Yapmak kadar satabilmek de önemli. Satabilmenin yarısı o ürünün kendini kanıtlamışlığı, yarısı da siyasi ve diplomatik gücünüz ile alakalı desem, yanlış olmaz sanırım.
Kesinlikle öyle. Şu an mesela Pakistan'a ATAK helikopteri satamıyoruz 3 yıldır. Neden? Çünkü ABD lisans vermeyip satamazsın diyor. Adamlar almak istiyor, biz satmak istiyoruz ama ortadaki ABD herkese hayır, ben kabul etmezsem olmaz diyor. Satma konusunda problem çıkaramadığı silahlarımızı isteyen ülkelere güzelce pazarlayabiliyoruz.
Afrika ülkelerinden Avrupa'ya, Avrupa'dan Orta Doğu'ya, Asya'ya kadar birçok ülkeye kara aracından, gemiye kadar birçok silah satıyoruz. Eskiden ödenen bedellerin ve çekilen acıların karşılığını günümüzde bir miktar almaya başladık, bir şekilde çarkımız dönüyor.
Gelecek 10-20 yılda MİLGEM'ler çoğalıp, yeni denizaltılarımız envantere girecek. Füze konusunda dışarıya bağımlılık bitme noktasına gelecek, ki 2021 füze konusunda çok güzel bir yıldı. Hava savunması oturan bir Türkiye olacak ve hava sahasını sadece muharip uçaklarla korumayacak. Umarım MİUS'u ve MMU'su da uçan bir Türkiye olacak. Atak son faz da devreye girecek. Silahlı Hürkuş gelecek. Gelecek de gelecek, say say bitmez...
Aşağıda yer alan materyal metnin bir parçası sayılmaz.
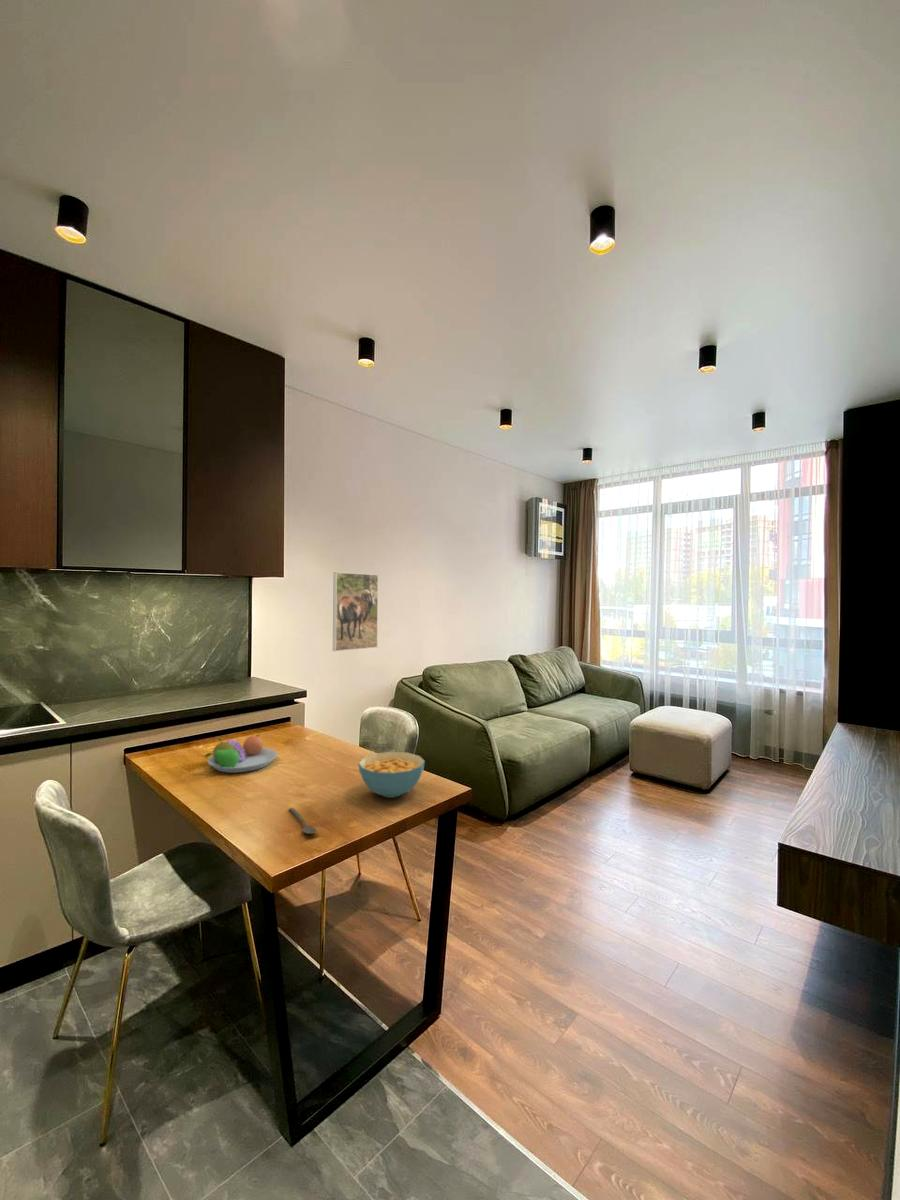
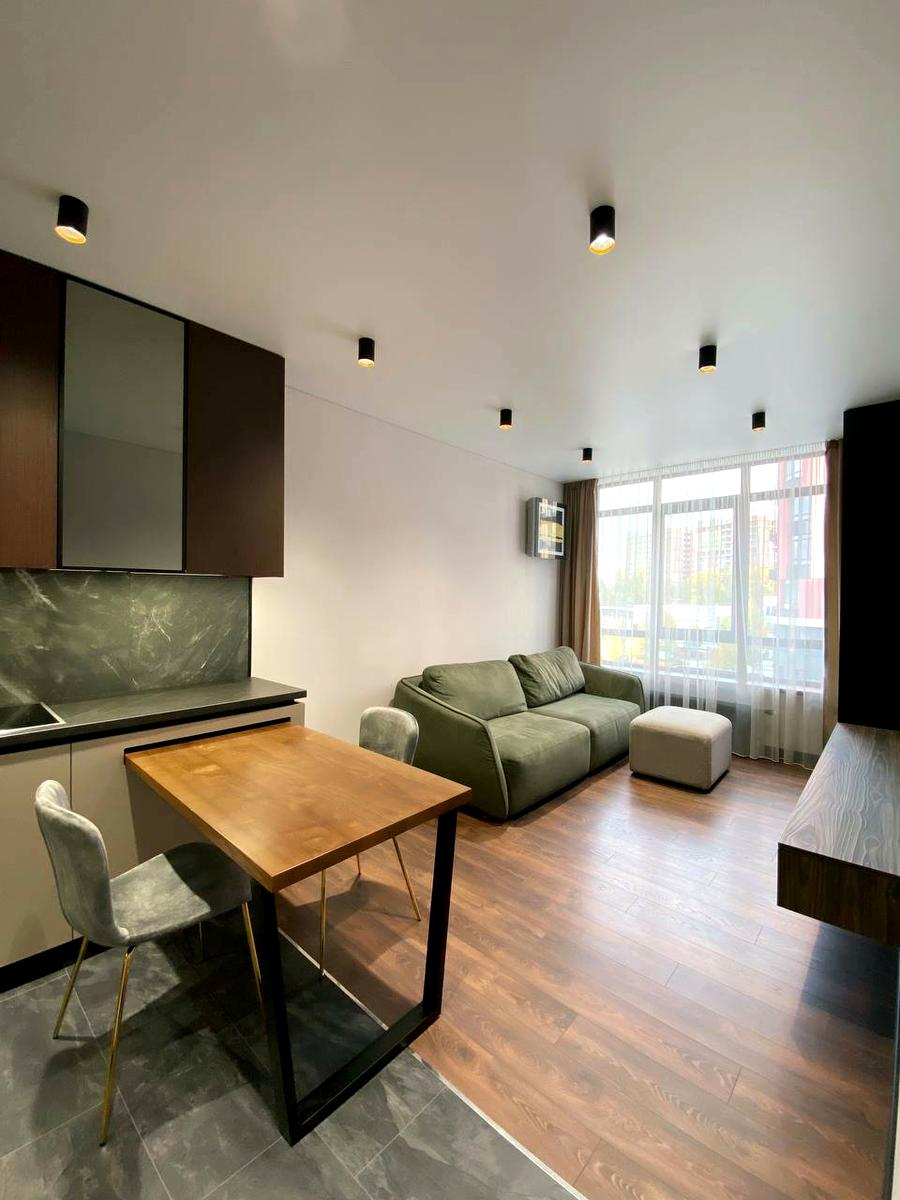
- spoon [288,807,318,835]
- fruit bowl [204,734,279,774]
- cereal bowl [357,751,426,799]
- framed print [332,571,379,652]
Yunanistan'ın sidik yarıştırdığı Türkiye'nin 20 yıllık planı Yunanistan'a tokat gibi vuracak ama her zamanki gibi günü kurtarmak için abilerinden aldıkları silahlarla yarışa girdiler, yarınlarını düşünmüyorlar. Biz ise savunma sanayimizi yarınlara uygun bir şekilde geliştiriyoruz. Bu çok önemli bir detay.